ML and algorithm-enhanced image recognition can perform complex tasks in competition with highly skilled professionals. Therefore, doctors, bankers and lawyers are among those who will need to share their skills and knowledge to perform duties in sync with artificial intelligence. The combination of globalization and robotics based on artificial intelligence will lead to a globotic upheaval, which will pose a threat to the basic principles of the social market economy. The speed of transformation threatens to overwhelm the human capacity to adapt. Once robots start doing things that humans do, like drawing architectural plans, reviewing legal documents, and trying to find evidence, they’re very good at it.

Robots can be thought of as containers in which AI is stored. According to the International Federation of Robotics (IFR), these are machines that are “automatically controlled, reprogrammable and multi-purpose” (Acemoglu and Restrepo 2017). Unlike humans, robots are capable of working 24-hour shifts and can be easily reprogrammed to implement changes in production processes. Contrary to popular belief, robots do not have to be programmed by humans. By observing humans, the software inside the robot can record the sequenced steps needed to perform tasks and replicate the sequence.

In the formal service sector, robots are already a significant phenomenon: they prepare and serve meals and manage cash registers (Tabuchi 2010); sell products ranging from DVDs to cars (Semuels 2011, Ford 2015); distribute medicines in pharmacies and hospital rooms (King 2010); and replace mid-level secretarial and managerial skills (see Autor 2010, Jaimovich and Siu 2012) as well as those of highly paid consultants.
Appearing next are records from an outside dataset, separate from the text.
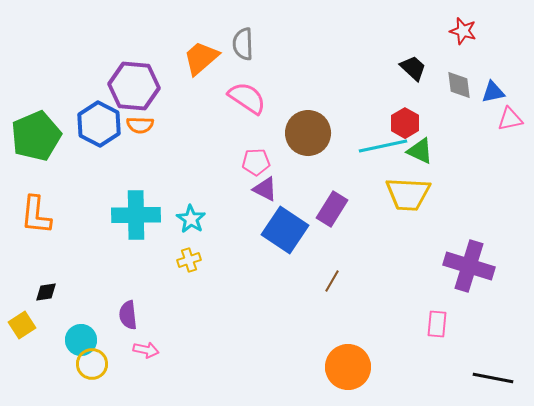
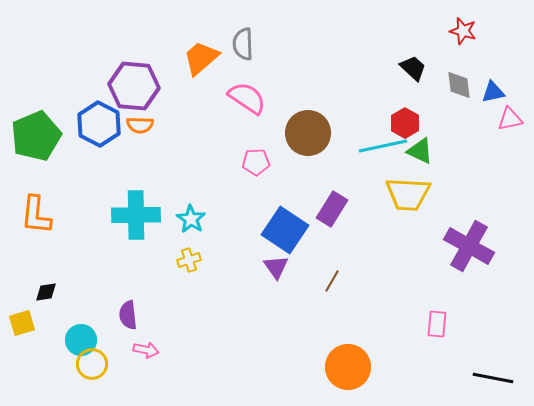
purple triangle: moved 11 px right, 78 px down; rotated 28 degrees clockwise
purple cross: moved 20 px up; rotated 12 degrees clockwise
yellow square: moved 2 px up; rotated 16 degrees clockwise
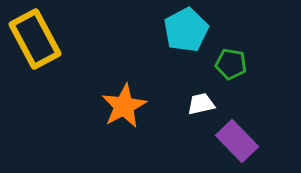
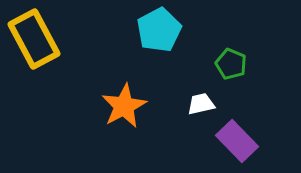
cyan pentagon: moved 27 px left
yellow rectangle: moved 1 px left
green pentagon: rotated 12 degrees clockwise
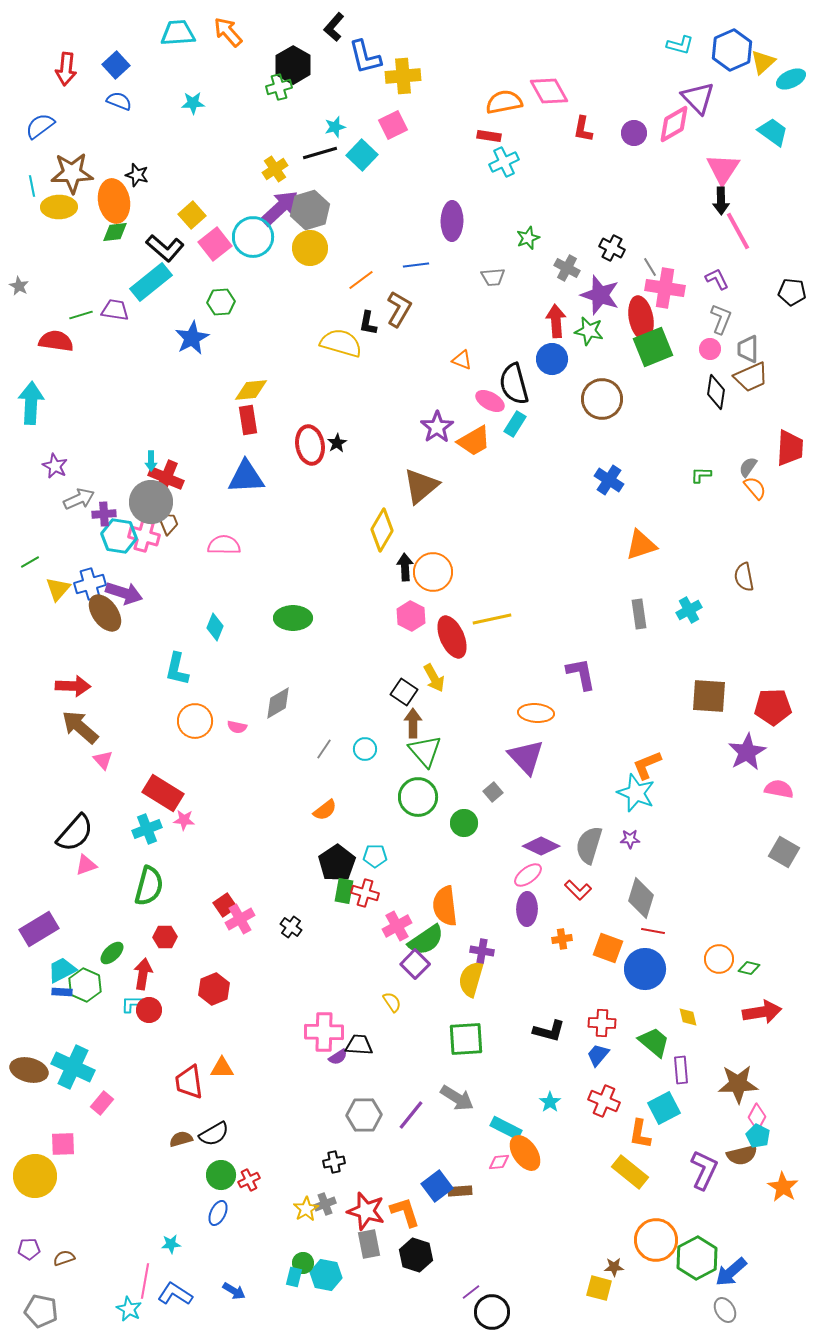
Robotic activity is increasing in the following sectors. However, humans still have a major advantage over robots that is unlikely to be erased in the next 20 years: translation, novel writing, news reporting, art, and composing and performing music (see Hicks 2018, Schaub 2016, Carr 2009, Moses 2017, Ford 2015, Shubber 2013, Smith 2013). Given the limitations of humanoids, humans would still be needed in the hospitality sector and as versatile caregivers for the elderly. We need to match capacities where artificial intelligence is less good; the most human tasks are those it cannot perform. Like motivating people, managing people, providing creativity, dealing with unfamiliar situations, applying ethics – these things require a human touch or human talent. These things AI cannot do

We need to train our students and children today to make sure they are not preparing for jobs that will disappear very, very soon. But for people who have jobs, you need to consider moving to different remote positions. Today, higher education is not enough. You need to focus more on people skills.

about the author


dr. Annapoorna, is a professor at the International School of Management Excellence (ISME), Bengaluru. Her educational qualification is MA (Economics), MBA (HRM), PG Diploma in Women’s Studies and PhD (Economics). It has expertise in designing and developing globally and industrially relevant curriculum, keeping in mind Choice Based Credit System (CBCS), OBE and NEP -2020 consideration in all UG and PG programmes. Domain understanding in economics education, management education and quality benchmarks in higher education, implementation of the new education policy 2020, industry interface in higher education, university management and governance, etc.